|
Meslektaşların Soruları Hukukçu meslektaşların hukuki nitelikte sorularını birbirlerine yöneltecekleri mesleki yardımlaşma forumu. SADECE hukuk fakültesi mezunları ile hukuk profesyonellerinin (bilirkişi, icra müdürü vb.) yazışmasına açıktır. [Yeni Soru Sorun] |
18-04-2013, 09:21 | #1 |
|
Fazlaya Ilişkin Hakkin Açiklamalar Kisminda Sakli Tutulmasi
Herkese kolay gelsin arkadaşlar.. Pilot olarak açılan bir iş davası dilekçesinde fazlaya ilişkin hakkın açıklamalar kısmında açıkça saklı tutulmuş olması ancak netice-i talep kısmında fazlaya ilişkin hakkın saklı tutulmaması durumunda ne yapılabilir.

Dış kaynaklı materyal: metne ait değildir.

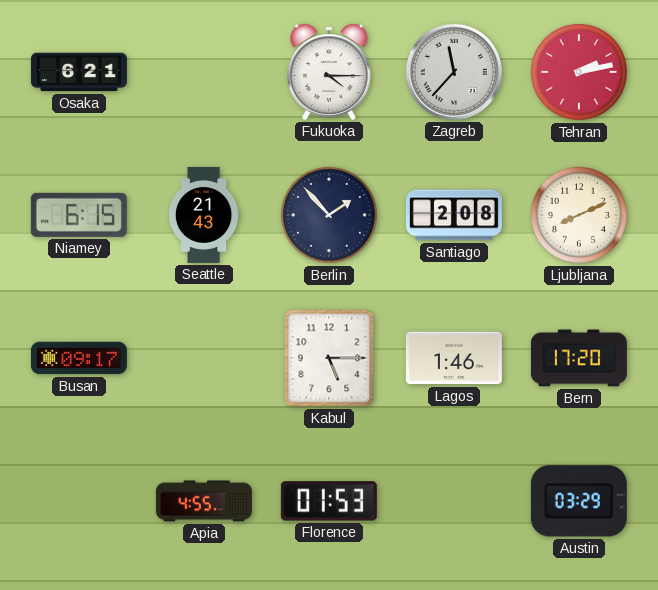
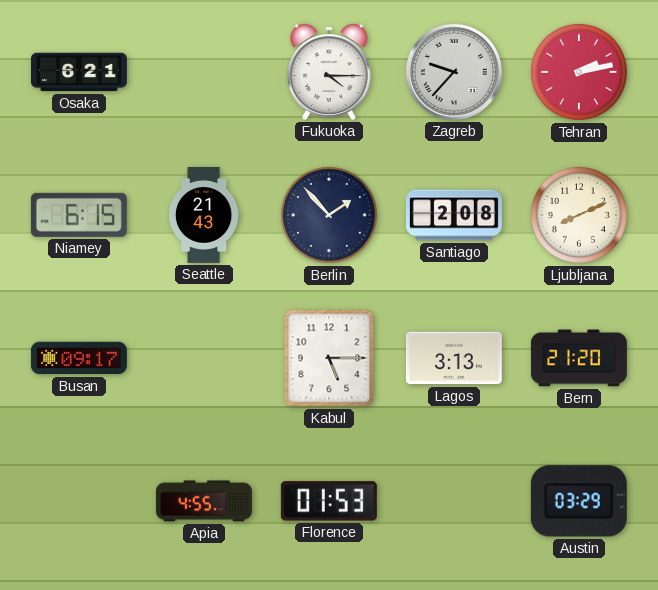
Zagreb: 11:37 -> 9:37
Lagos: 1:46 -> 3:13
Bern: 17:20 -> 21:20
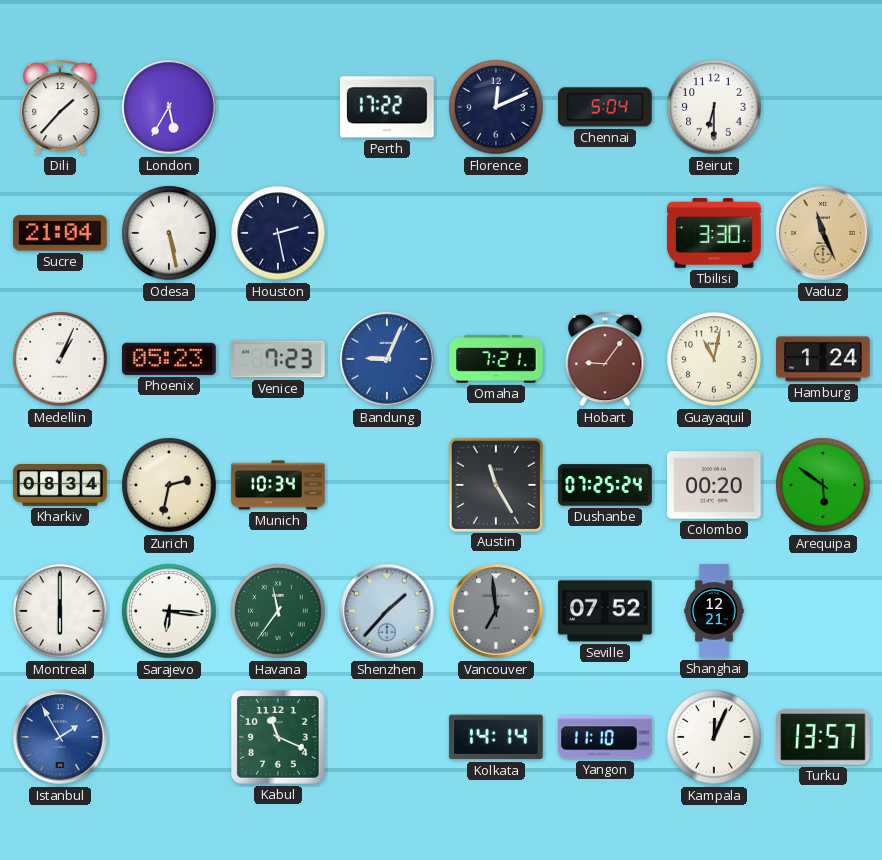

Dava dilekçesi bir bütün olarak algılanarak fazlaya ilişkin hakkımın saklı tutulduğu mu farzedilir yoksa sadece netice-i talep kısmına mı bakılır.Daha önce böyle bir durumla karşılaşan arkadaşlar var mı.İyi çalışmalar..
|
18-04-2013, 09:33 | #2 | |||||||||||||||||||||||
|
Dilekçenin herhangi bir yerinde bunun yazılmış olması yeterlidir. |
18-04-2013, 09:42 | #3 |
|
Verdiğiniz cevap için çok teşekkür ederim. Bu konuya ilişkin elinizde Yargıtay kararı mevcut mudur. Bu hususa açıklama getirmek amacıyla ek bir dilekçe vermem gerekir mi?
|
18-04-2013, 09:55 | #4 | |||||||||||||||||||||||
|
Herşey için içtihat aramayınız. Dava dilekçesinin içeriği başlıklı HMK 109'da dilekçede hangi hususun nereye yazılması gerektiği düzenlenmemiştir. Bu husus da dilekçenin herhangi bir yerine yazılabilir. Ayrıca (Anımsatma için Av.Engin Ekici'ye teşekkür ederim.) dava HMK 107'ye uygun biçimde açıldıysa; fazlaya dair haklar saklı tutulmamış olsa bile, ikinci fıkraya göre "Karşı tarafın verdiği bilgi veya tahkikat sonucu alacağın miktarı veya değerinin tam ve kesin olarak belirlenebilmesinin mümkün olduğu anda davacı, iddianın genişletilmesi yasağına tabi olmaksızın davanın başında belirtmiş olduğu talebini artırabilir." |
18-04-2013, 12:33 | #5 |
|
HMK 109/3
Dava açılırken, talep konusunun kalan kısmından açıkça feragat edilmiş olması hâli dışında, kısmi dava açılması, talep konusunun geri kalan kısmından feragat edildiği anlamına gelmez. |
18-04-2013, 12:58 | #6 | |||||||||||||||||||||||
|
Öncelikle teşekkür ediyorum.Benim sormak istediğim açmış olduğum davada sadece netice-i talep kısmına bakılarak fazlaya ilişkin hakkımı saklı tutmadığım gerekçesiyle ileride ıslah talebim reddolunur mu? Yoksa bu hususun açıklamalar kısmında geçmiş olması yeterli midir? Sehven bu hususu netice-i talebe yazmadığımı açıklayıcı bir dilekçe vermem gerekir mi? |
18-04-2013, 13:01 | #7 |
|
Islah yargılamanın her aşamasında yapılabilir, Yargıtay bozması sonrası dahil.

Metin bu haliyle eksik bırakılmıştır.